The tragic death of Kirsty MacColl would fit this depressing thread, although it's perhaps more tragic than bizarre: Kirsty MacColl Death by Boat Propeller How about Johnny Ace's death either by a game of Russian Roulette or by waving his gun around and pointing it at himself, pulling the trigger, saying "It's okay, gun's not loaded, see?": https://americanbluesnews.blogspot.com/2010/08/true-story-of-death-of-johnny-ace-by.html
Kevin Gilbert. It was not unheard of, but certainly quite unusual. Erotic asphyxiation - Wikipedia Dan
Florida folk legend Gamble Rogers also drowned attempting to rescue a man off a Florida beach in 1991,but sadly they both lost their lives.
First page, and I am struck by how few seem to be able to distinguish between bizarre, tragic and mundane.
R & B singer Tommy Tucker was working on his hardwood floors in 1982 when he was supposedly killed by carbon chloride fumes.

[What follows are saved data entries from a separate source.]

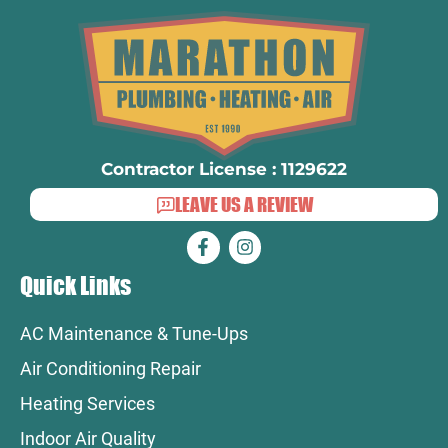
Contractor License : 1129622
LEAVE US A REVIEW
Quick Links
AC Maintenance & Tune-Ups
Air Conditioning Repair
Heating Services
Indoor Air Quality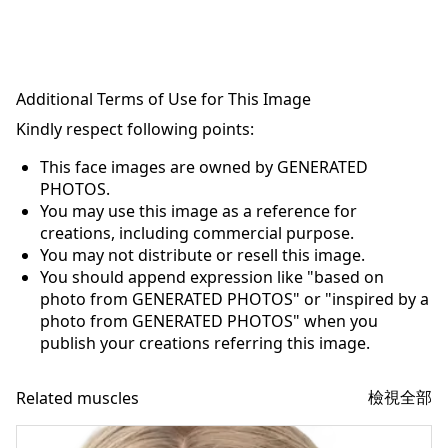
Additional Terms of Use for This Image
Kindly respect following points:
This face images are owned by GENERATED
PHOTOS.
You may use this image as a reference for
creations, including commercial purpose.
You may not distribute or resell this image.
You should append expression like "based on
photo from GENERATED PHOTOS" or "inspired by a
photo from GENERATED PHOTOS" when you
publish your creations referring this image.
檢視全部
Related muscles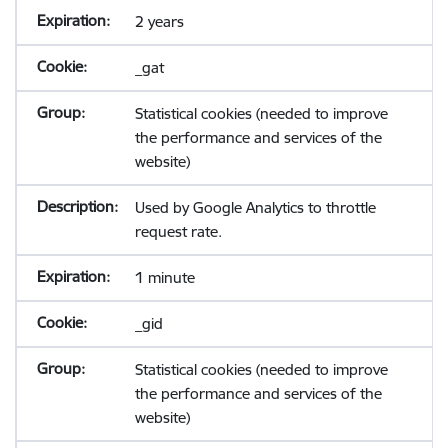
2 years
_gat
Statistical cookies (needed to improve
the performance and services of the
website)
Used by Google Analytics to throttle
request rate.
1 minute
_gid
Statistical cookies (needed to improve
the performance and services of the
website)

Similar to the Jeff Porcaro “bug spray” story, in the early/mid 90’s my band shared a practice space with a band that had just gotten signed to a big major label deal in the alt-rock feeding frenzy. Their debut record had been out for a few weeks and they were waiting to go one their first big national tour when the singer died of “an undiagnosed heart condition”. At least that’s what they told the press (and his family). His heart condition was actually a crack habit, the evidence was all over that studio. No names for obvious reasons.

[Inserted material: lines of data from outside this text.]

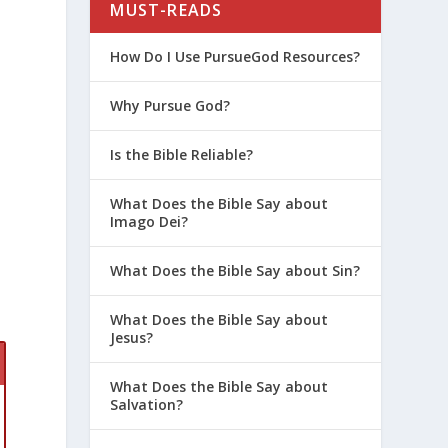
MUST-READS
How Do I Use PursueGod Resources?
Why Pursue God?
Is the Bible Reliable?
What Does the Bible Say about
Imago Dei?
What Does the Bible Say about Sin?
What Does the Bible Say about
Jesus?
What Does the Bible Say about
Salvation?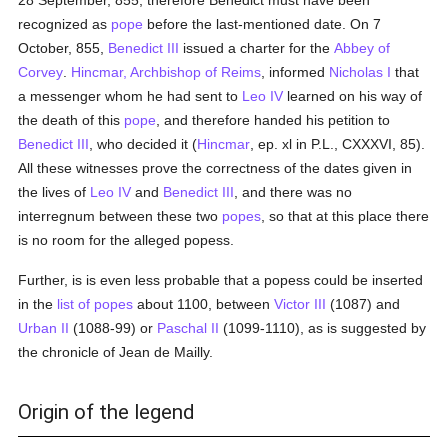
28 September, 855; therefore Benedict must have been
recognized as
pope
before the last-mentioned date. On 7
October, 855,
Benedict III
issued a charter for the
Abbey of
Corvey
.
Hincmar, Archbishop of Reims
, informed
Nicholas I
that
a messenger whom he had sent to
Leo IV
learned on his way of
the death of this
pope
, and therefore handed his petition to
Benedict III
, who decided it (
Hincmar
, ep. xl in P.L., CXXXVI, 85).
All these witnesses prove the correctness of the dates given in
the lives of
Leo IV
and
Benedict III
, and there was no
interregnum between these two
popes
, so that at this place there
is no room for the alleged popess.
Further, is is even less probable that a popess could be inserted
in the
list of popes
about 1100, between
Victor III
(1087) and
Urban II
(1088-99) or
Paschal II
(1099-1110), as is suggested by
the chronicle of Jean de Mailly.
Origin of the legend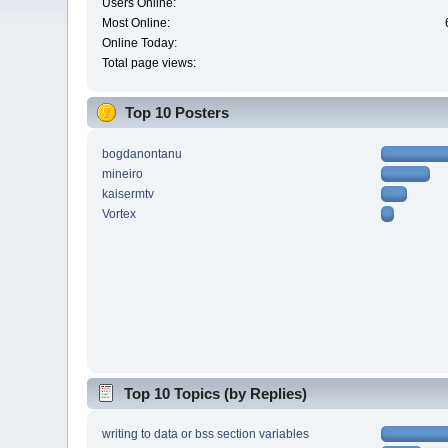
Users Online:
Most Online:
Online Today:
Total page views:
Top 10 Posters
bogdanontanu
mineiro
kaisermtv
Vortex
Top 10 Topics (by Replies)
writing to data or bss section variables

Surely the way for a dedicated musician to go. On stage. Nashville singer-songwriter David Olney has died while performing on stage after he apologised to the crowd and closed his eyes. The 71-year-old Nashville artist suffered an apparent heart attack during the performance Bruce Hampton may be the only person to have died at his own wake. The guitarist/singer/bandleader collapsed on stage of Atlanta’s Fox Theater on Monday, May 1, at the climax of Hampton70, a birthday celebration featuring dozens of his acolytes, including members of the Allman Brothers Band, the Rolling Stones, Phish, Widespread Panic, REM, Blues Traveler and Widespread Panic. The sold out show concluded with over 30 musicians on stage smiling broadly as Hampton led them through Bobby Bland’s “Turn On Your Lovelight.” He pointed to 14-year-old Brandon Niederauer to solo, then went to one knee and collapsed. The band, thinking it was a theatrical end to a celebratory night, kept playing for several minutes before they stopped and EMTs rushed on stage to try and revive Hampton.
The fact that he died in a car accident after writing a well-known song about driving a car is coincidental, but not ironic. If he’d written a song about what a careful and safe driver he was, and then he died in a car accident, that would be ironic.
Billy Dolls one of the original members of the New York Dolls passed out at a party in London after a copious amount of drugs, worried he was about to die they put him in a cold bath and poured a lot of coffee down his throat which he asphyxiated on and died.
He did indeed contract necrotizing fasciitis but he recovered, only to die of plain old alcohol-induced liver failure soon after.
In 2003, up-and-coming teen rocker Shelby Starner died of complications from bulimia -- at age 19. At 15, she'd had a minor AOR hit with "Don't Let Them." She was also featured alongside fellow teenage newcomer Britney Spears in a Spin magazine article when both of them released debut CDs in early 1999. According to various sources, hers was the first death officially documented as being from bulimia in the state of Pennsylvania.
Mia Zapata, the lead singer the Seattle punk band the Gits, was beaten, raped, and strangled in summer 1993 while walking home late at night. When her body was found, she had no I.D. on her. She was only identified by the medical examiner because he'd gone to her gigs and knew who she was. Her killer was not found until ten years later, when his DNA turned up as a match in a national registry...after he'd been arrested for domestic abuse.
OK, here is one more because deaths come in threes, as they say: In Nov. 2000, Loverboy bassist Scott Smith went sailing off the San Francisco coast when he was swept overboard by a gigantic wave. His body was never found, despite searches by the Coast Guard. His death is listed as "missing presumed dead, lost at sea."